I’ve been building LobbyStack, an open-source AI receptionist for small businesses.
It answers inbound calls, handles SMS conversations, books/reschedules/cancels appointments, takes messages, stores transcripts/recordings, and transfers calls to humans.
How we’re using Convex/components:
- RAG: indexes business knowledge from snippets, uploaded docs, and imported website pages.

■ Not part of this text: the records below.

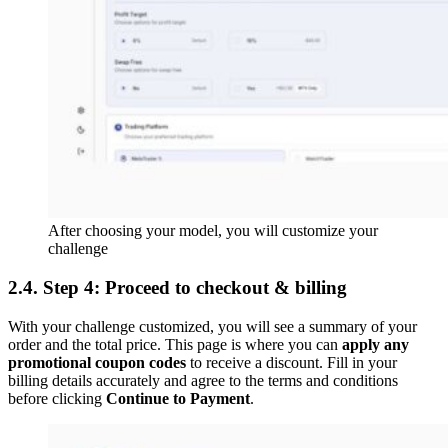
After choosing your model, you will customize your
challenge
2.4. Step 4: Proceed to checkout & billing
With your challenge customized, you will see a summary of your
order and the total price. This page is where you can
apply any
promotional coupon codes
to receive a discount. Fill in your
billing details accurately and agree to the terms and conditions
before clicking
Continue to Payment
.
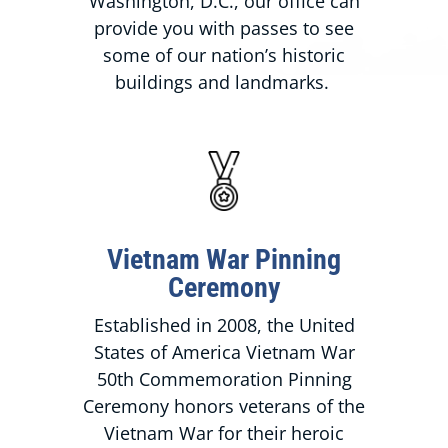
Washington, D.C., our office can
provide you with passes to see
some of our nation’s historic
buildings and landmarks.
Vietnam War Pinning
Ceremony
Established in 2008, the United
States of America Vietnam War
50th Commemoration Pinning
Ceremony honors veterans of the
Vietnam War for their heroic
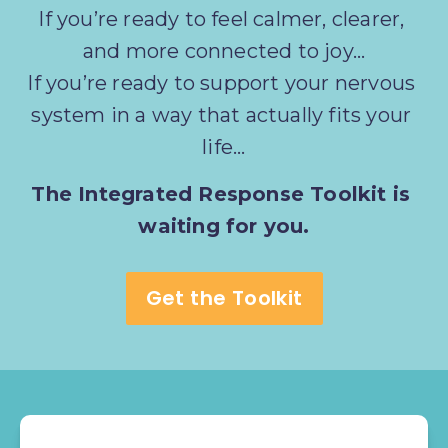
If you’re ready to feel calmer, clearer, 
and more connected to joy…
If you’re ready to support your nervous 
system in a way that actually fits your 
life...
The Integrated Response Toolkit is 
waiting for you.
Get the Toolkit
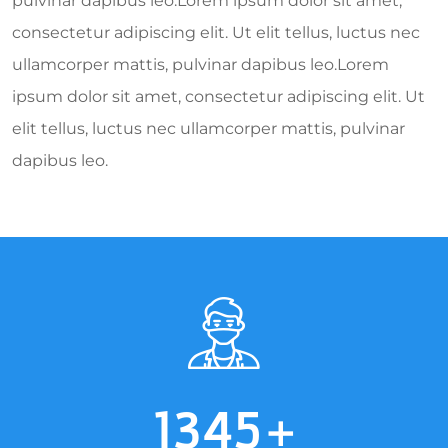
pulvinar dapibus leo.Lorem ipsum dolor sit amet,
consectetur adipiscing elit. Ut elit tellus, luctus nec
ullamcorper mattis, pulvinar dapibus leo.Lorem
ipsum dolor sit amet, consectetur adipiscing elit. Ut
elit tellus, luctus nec ullamcorper mattis, pulvinar
dapibus leo.
1345
+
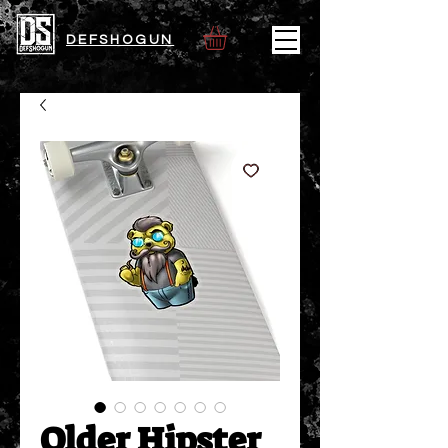
DEFSHOGUN
Older Hipster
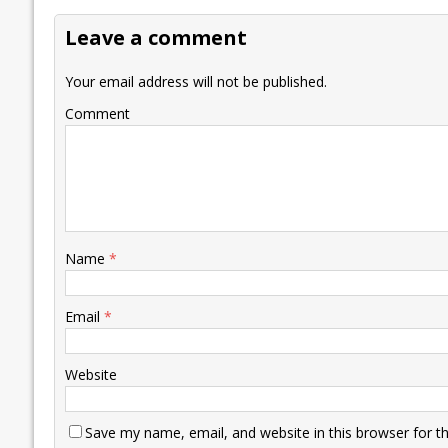
o
dI
A
Li
ot
s
Leave a comment
o
n
p
n
e
k
p
k
Your email address will not be published.
Comment
Name
*
Email
*
Website
Save my name, email, and website in this browser for t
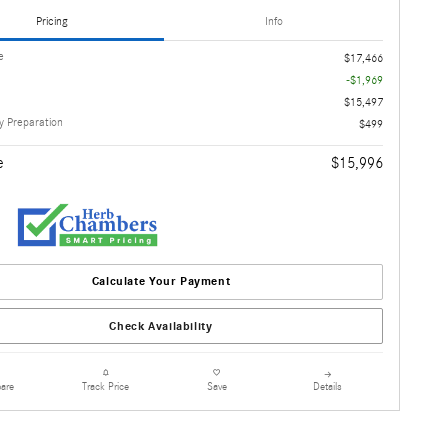
Pricing
Info
e
$17,466
-$1,969
$15,497
 Preparation
$499
e
$15,996
Calculate Your Payment
Check Availability
are
Details
Track Price
Save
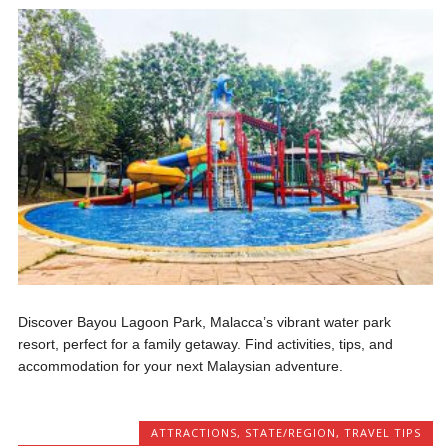
Discover Bayou Lagoon Park, Malacca’s vibrant water park
resort, perfect for a family getaway. Find activities, tips, and
accommodation for your next Malaysian adventure.
ATTRACTIONS
,
STATE/REGION
,
TRAVEL TIPS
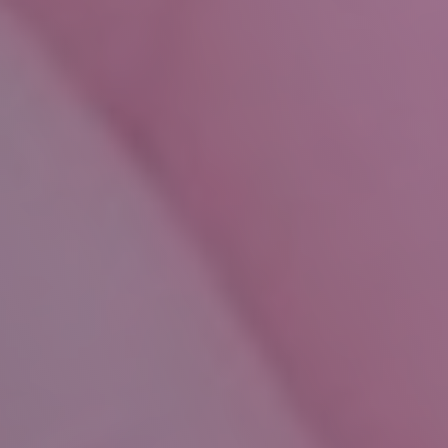
Christmas
After
Divorce
Look
a
Gift
Horse
in
the
Mouth
This
Year
at
Shentons
2025
Contact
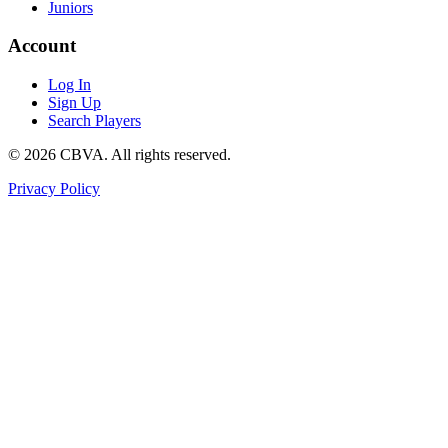
Juniors
Account
Log In
Sign Up
Search Players
©
2026
CBVA. All rights reserved.
Privacy Policy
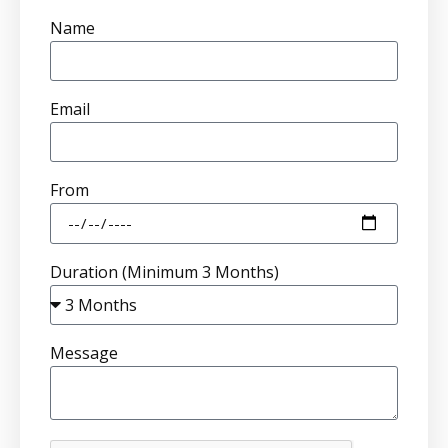
Name
Email
From
Duration (Minimum 3 Months)
Message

Voice/SMS can search that indexed knowledge before answering. - Agent: generates grounded SMS replies with per-conversation threads, business snapshots, retrieved knowledge, and appointment tools. - Workflow: runs multi-step jobs like refreshing the business context snapshot, syncing appointments to external calendars, creating post-booking notifications, and importing website knowledge. - Workpool: separates higher-priority knowledge reindexing from heavier bulk work like document extraction and website page indexing. - Rate Limiter: protects onboarding, phone verification, number claiming, feedback/test notification actions, and web voice starts. - Action Retrier: retries notification delivery, including booking confirmations and scheduled reminders. - Crons: registers per-business calendar reconciliation jobs. - Polar component: checkout, subscriptions, customer mapping, webhooks, and metered usage events. - Resend component: transactional email sending. - Firecrawl scrape component: pulls website content into the knowledge pipeline.
We had to use a separate voice gateway because the live call path is a long-lived WebSocket bridge, not a normal backend request. Twilio Media Streams opens a socket to us, we keep another socket open to OpenAI Realtime, and the gateway continuously passes audio frames between them while handling interruptions, tool calls, recording assembly, and cleanup when either side disconnects.